> Activity
Reproduce every record below exactly, with the pictures left out.

━━ Task input ━━

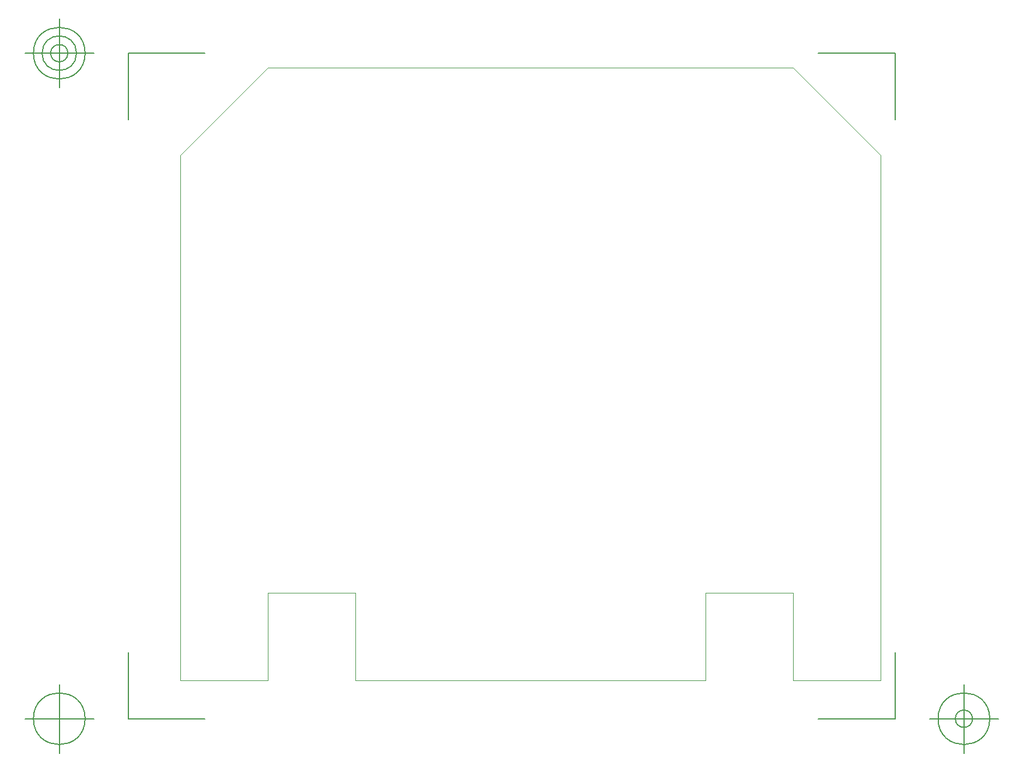
<source format=gbr>
G04 Generated by Ultiboard 12.0 *
%FSLAX25Y25*%
%MOIN*%

%ADD10C,0.00001*%
%ADD11C,0.00004*%
%ADD12C,0.00500*%


G04 ColorRGB 00FFFF for the following layer *
%LNBoard Outline*%
%LPD*%
G54D10*
G54D11*
X50000Y0D02*
X0Y0D01*
X0Y300000D01*
X50000Y50000D02*
X50000Y0D01*
X300000Y0D02*
X100000Y0D01*
X100000Y50000D01*
X300000Y50000D02*
X300000Y0D01*
X400000Y0D02*
X350000Y0D01*
X350000Y50000D01*
X400000Y300000D02*
X400000Y0D01*
X100000Y50000D02*
X50000Y50000D01*
X350000Y50000D02*
X300000Y50000D01*
X0Y300000D02*
X50000Y350000D01*
X350000Y350000D02*
X400000Y300000D01*
X50000Y350000D02*
X350000Y350000D01*
G54D12*
X-29612Y-21812D02*
X-29612Y16207D01*
X-29612Y-21812D02*
X14187Y-21812D01*
X408374Y-21812D02*
X364575Y-21812D01*
X408374Y-21812D02*
X408374Y16207D01*
X408374Y358374D02*
X408374Y320355D01*
X408374Y358374D02*
X364575Y358374D01*
X-29612Y358374D02*
X14187Y358374D01*
X-29612Y358374D02*
X-29612Y320355D01*
X-49297Y-21812D02*
X-88667Y-21812D01*
X-68982Y-41497D02*
X-68982Y-2127D01*
X-83746Y-21812D02*
G75*
D01*
G02X-83746Y-21812I14764J0*
G01*
X428059Y-21812D02*
X467429Y-21812D01*
X447744Y-41497D02*
X447744Y-2127D01*
X432980Y-21812D02*
G75*
D01*
G02X432980Y-21812I14764J0*
G01*
X442823Y-21812D02*
G75*
D01*
G02X442823Y-21812I4921J0*
G01*
X-49297Y358374D02*
X-88667Y358374D01*
X-68982Y338689D02*
X-68982Y378059D01*
X-83746Y358374D02*
G75*
D01*
G02X-83746Y358374I14764J0*
G01*
X-78824Y358374D02*
G75*
D01*
G02X-78824Y358374I9842J0*
G01*
X-73903Y358374D02*
G75*
D01*
G02X-73903Y358374I4921J0*
G01*

M00*

</source>
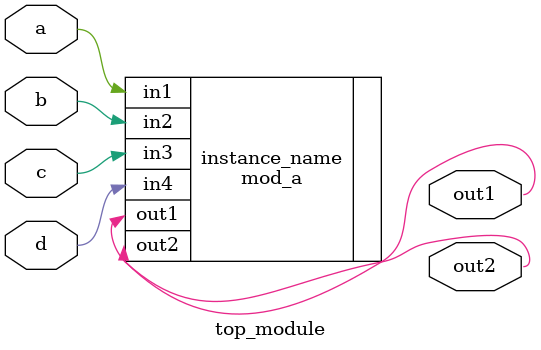
<source format=v>
module top_module ( 
    input a, 
    input b, 
    input c,
    input d,
    output out1,
    output out2
);
mod_a instance_name ( .out1(out1),  .out2(out2),  .in1(a),  .in2(b),  .in3(c),  .in4(d));

endmodule
</source>
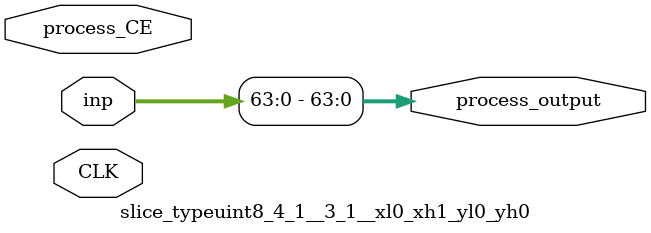
<source format=v>
module slice_typeuint8_4_1__3_1__xl0_xh1_yl0_yh0(input CLK, input process_CE, input [95:0] inp, output [63:0] process_output);
parameter INSTANCE_NAME="INST";
  assign process_output = {({inp[63:32]}),({inp[31:0]})};
endmodule
</source>
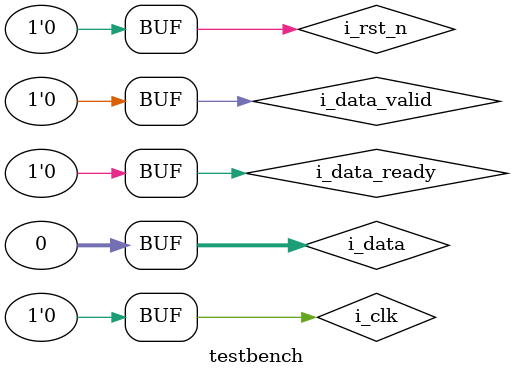
<source format=v>
`timescale 1ns / 1ps


module testbench;

	// Inputs
	reg i_clk;
	reg i_rst_n;
	reg i_data_valid;
	reg [31:0] i_data;
	reg i_data_ready;

	// Outputs
	wire o_data_ready;
	wire o_data_valid;
	wire [31:0] o_data;

	// Instantiate the Unit Under Test (UUT)
	fft_computer uut (
		.i_clk(i_clk), 
		.i_rst_n(i_rst_n), 
		.i_data_valid(i_data_valid), 
		.i_data(i_data), 
		.o_data_ready(o_data_ready), 
		.o_data_valid(o_data_valid), 
		.o_data(o_data), 
		.i_data_ready(i_data_ready)
	);

	initial begin
		// Initialize Inputs
		i_clk = 0;
		i_rst_n = 0;
		i_data_valid = 0;
		i_data = 0;
		i_data_ready = 0;

		// Wait 100 ns for global reset to finish
		#100;
        
		// Add stimulus here

	end
      
endmodule


</source>
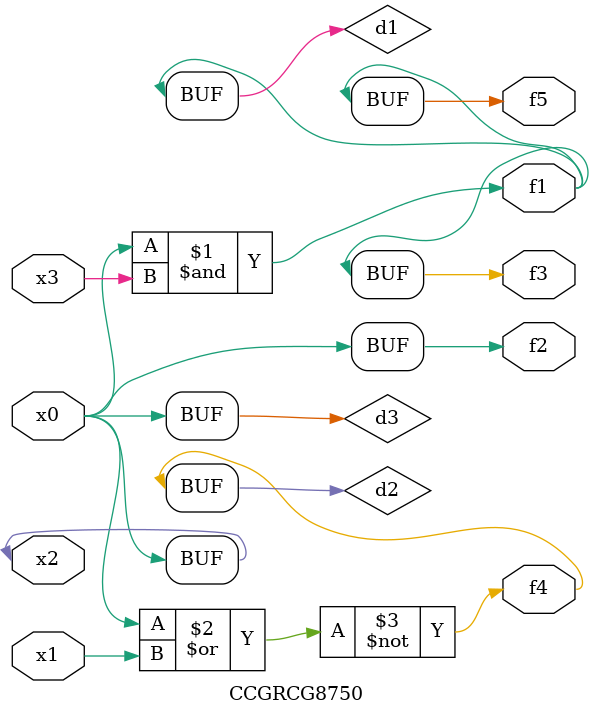
<source format=v>
module CCGRCG8750(
	input x0, x1, x2, x3,
	output f1, f2, f3, f4, f5
);

	wire d1, d2, d3;

	and (d1, x2, x3);
	nor (d2, x0, x1);
	buf (d3, x0, x2);
	assign f1 = d1;
	assign f2 = d3;
	assign f3 = d1;
	assign f4 = d2;
	assign f5 = d1;
endmodule

</source>
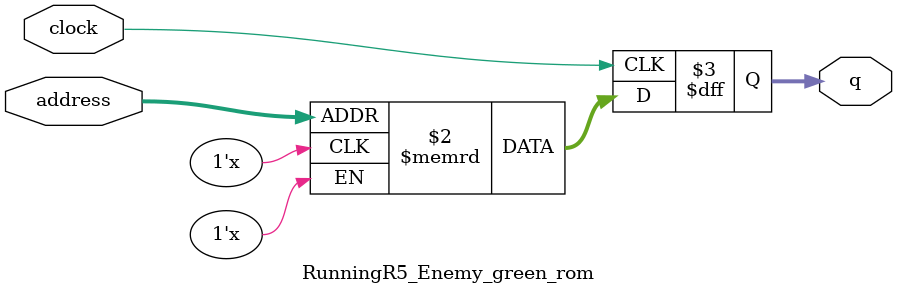
<source format=sv>
module RunningR5_Enemy_green_rom (
	input logic clock,
	input logic [11:0] address,
	output logic [2:0] q
);

logic [2:0] memory [0:2639] /* synthesis ram_init_file = "./RunningR5_Enemy_green/RunningR5_Enemy_green.mif" */;

always_ff @ (posedge clock) begin
	q <= memory[address];
end

endmodule

</source>
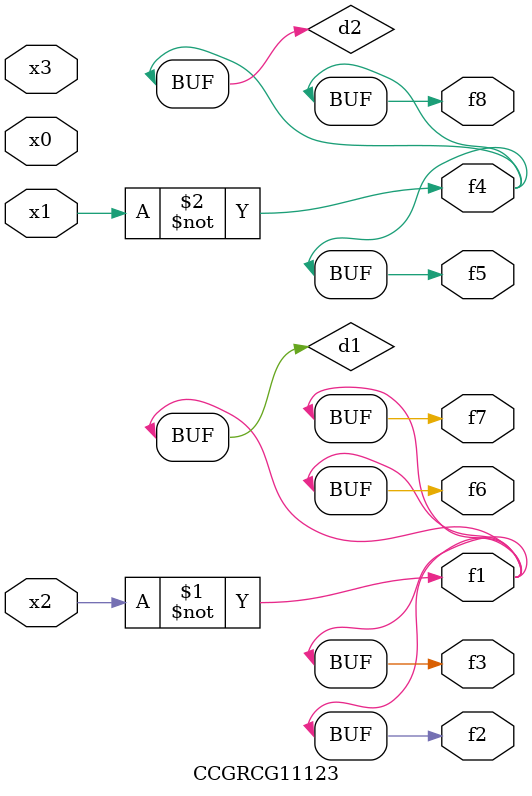
<source format=v>
module CCGRCG11123(
	input x0, x1, x2, x3,
	output f1, f2, f3, f4, f5, f6, f7, f8
);

	wire d1, d2;

	xnor (d1, x2);
	not (d2, x1);
	assign f1 = d1;
	assign f2 = d1;
	assign f3 = d1;
	assign f4 = d2;
	assign f5 = d2;
	assign f6 = d1;
	assign f7 = d1;
	assign f8 = d2;
endmodule

</source>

━━━

> Response to the task
<source format=gbr>
G04 Generated by Ultiboard 12.0 *
%FSLAX25Y25*%
%MOIN*%

%ADD10C,0.00001*%
%ADD11C,0.00004*%
%ADD12C,0.00500*%


G04 ColorRGB 00FFFF for the following layer *
%LNBoard Outline*%
%LPD*%
G54D10*
G54D11*
X50000Y0D02*
X0Y0D01*
X0Y300000D01*
X50000Y50000D02*
X50000Y0D01*
X300000Y0D02*
X100000Y0D01*
X100000Y50000D01*
X300000Y50000D02*
X300000Y0D01*
X400000Y0D02*
X350000Y0D01*
X350000Y50000D01*
X400000Y300000D02*
X400000Y0D01*
X100000Y50000D02*
X50000Y50000D01*
X350000Y50000D02*
X300000Y50000D01*
X0Y300000D02*
X50000Y350000D01*
X350000Y350000D02*
X400000Y300000D01*
X50000Y350000D02*
X350000Y350000D01*
G54D12*
X-29612Y-21812D02*
X-29612Y16207D01*
X-29612Y-21812D02*
X14187Y-21812D01*
X408374Y-21812D02*
X364575Y-21812D01*
X408374Y-21812D02*
X408374Y16207D01*
X408374Y358374D02*
X408374Y320355D01*
X408374Y358374D02*
X364575Y358374D01*
X-29612Y358374D02*
X14187Y358374D01*
X-29612Y358374D02*
X-29612Y320355D01*
X-49297Y-21812D02*
X-88667Y-21812D01*
X-68982Y-41497D02*
X-68982Y-2127D01*
X-83746Y-21812D02*
G75*
D01*
G02X-83746Y-21812I14764J0*
G01*
X428059Y-21812D02*
X467429Y-21812D01*
X447744Y-41497D02*
X447744Y-2127D01*
X432980Y-21812D02*
G75*
D01*
G02X432980Y-21812I14764J0*
G01*
X442823Y-21812D02*
G75*
D01*
G02X442823Y-21812I4921J0*
G01*
X-49297Y358374D02*
X-88667Y358374D01*
X-68982Y338689D02*
X-68982Y378059D01*
X-83746Y358374D02*
G75*
D01*
G02X-83746Y358374I14764J0*
G01*
X-78824Y358374D02*
G75*
D01*
G02X-78824Y358374I9842J0*
G01*
X-73903Y358374D02*
G75*
D01*
G02X-73903Y358374I4921J0*
G01*

M00*

</source>
<source format=v>
module top_module ( 
    input a, 
    input b, 
    input c,
    input d,
    output out1,
    output out2
);
mod_a instance_name ( .out1(out1),  .out2(out2),  .in1(a),  .in2(b),  .in3(c),  .in4(d));

endmodule
</source>
<source format=v>
module slice_typeuint8_4_1__3_1__xl0_xh1_yl0_yh0(input CLK, input process_CE, input [95:0] inp, output [63:0] process_output);
parameter INSTANCE_NAME="INST";
  assign process_output = {({inp[63:32]}),({inp[31:0]})};
endmodule
</source>
<source format=v>
`timescale 1ns / 1ps


module testbench;

	// Inputs
	reg i_clk;
	reg i_rst_n;
	reg i_data_valid;
	reg [31:0] i_data;
	reg i_data_ready;

	// Outputs
	wire o_data_ready;
	wire o_data_valid;
	wire [31:0] o_data;

	// Instantiate the Unit Under Test (UUT)
	fft_computer uut (
		.i_clk(i_clk), 
		.i_rst_n(i_rst_n), 
		.i_data_valid(i_data_valid), 
		.i_data(i_data), 
		.o_data_ready(o_data_ready), 
		.o_data_valid(o_data_valid), 
		.o_data(o_data), 
		.i_data_ready(i_data_ready)
	);

	initial begin
		// Initialize Inputs
		i_clk = 0;
		i_rst_n = 0;
		i_data_valid = 0;
		i_data = 0;
		i_data_ready = 0;

		// Wait 100 ns for global reset to finish
		#100;
        
		// Add stimulus here

	end
      
endmodule


</source>
<source format=v>
module CCGRCG8750(
	input x0, x1, x2, x3,
	output f1, f2, f3, f4, f5
);

	wire d1, d2, d3;

	and (d1, x2, x3);
	nor (d2, x0, x1);
	buf (d3, x0, x2);
	assign f1 = d1;
	assign f2 = d3;
	assign f3 = d1;
	assign f4 = d2;
	assign f5 = d1;
endmodule

</source>
<source format=sv>
module RunningR5_Enemy_green_rom (
	input logic clock,
	input logic [11:0] address,
	output logic [2:0] q
);

logic [2:0] memory [0:2639] /* synthesis ram_init_file = "./RunningR5_Enemy_green/RunningR5_Enemy_green.mif" */;

always_ff @ (posedge clock) begin
	q <= memory[address];
end

endmodule

</source>
<source format=v>
module CCGRCG11123(
	input x0, x1, x2, x3,
	output f1, f2, f3, f4, f5, f6, f7, f8
);

	wire d1, d2;

	xnor (d1, x2);
	not (d2, x1);
	assign f1 = d1;
	assign f2 = d1;
	assign f3 = d1;
	assign f4 = d2;
	assign f5 = d2;
	assign f6 = d1;
	assign f7 = d1;
	assign f8 = d2;
endmodule

</source>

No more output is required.